> Problem: Take the line that contains "ნის ფუძეზე # 61043-03 ER Light" as the first line and the final line of the records as the last; return exactly those lines and the lines between.

> Dataset entries:
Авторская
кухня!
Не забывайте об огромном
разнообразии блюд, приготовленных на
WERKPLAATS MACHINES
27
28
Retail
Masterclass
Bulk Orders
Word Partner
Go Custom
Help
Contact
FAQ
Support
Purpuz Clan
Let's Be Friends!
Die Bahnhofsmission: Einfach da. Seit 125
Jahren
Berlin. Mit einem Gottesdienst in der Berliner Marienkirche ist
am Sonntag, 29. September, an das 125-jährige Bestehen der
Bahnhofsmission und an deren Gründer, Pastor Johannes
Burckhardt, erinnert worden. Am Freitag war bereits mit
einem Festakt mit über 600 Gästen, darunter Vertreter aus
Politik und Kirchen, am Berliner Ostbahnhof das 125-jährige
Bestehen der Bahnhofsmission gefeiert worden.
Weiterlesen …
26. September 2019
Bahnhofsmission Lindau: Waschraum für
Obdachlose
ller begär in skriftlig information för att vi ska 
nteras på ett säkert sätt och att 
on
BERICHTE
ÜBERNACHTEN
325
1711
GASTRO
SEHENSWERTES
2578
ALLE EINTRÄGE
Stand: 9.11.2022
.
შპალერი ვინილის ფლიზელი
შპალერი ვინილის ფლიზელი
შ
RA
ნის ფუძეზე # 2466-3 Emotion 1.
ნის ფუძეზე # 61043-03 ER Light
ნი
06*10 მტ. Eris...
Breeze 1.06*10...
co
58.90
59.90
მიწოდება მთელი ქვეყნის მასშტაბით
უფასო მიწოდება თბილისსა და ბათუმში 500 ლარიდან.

> Expected output:
ნის ფუძეზე # 61043-03 ER Light
ნი
06*10 მტ. Eris...
Breeze 1.06*10...
co
58.90
59.90
მიწოდება მთელი ქვეყნის მასშტაბით
უფასო მიწოდება თბილისსა და ბათუმში 500 ლარიდან.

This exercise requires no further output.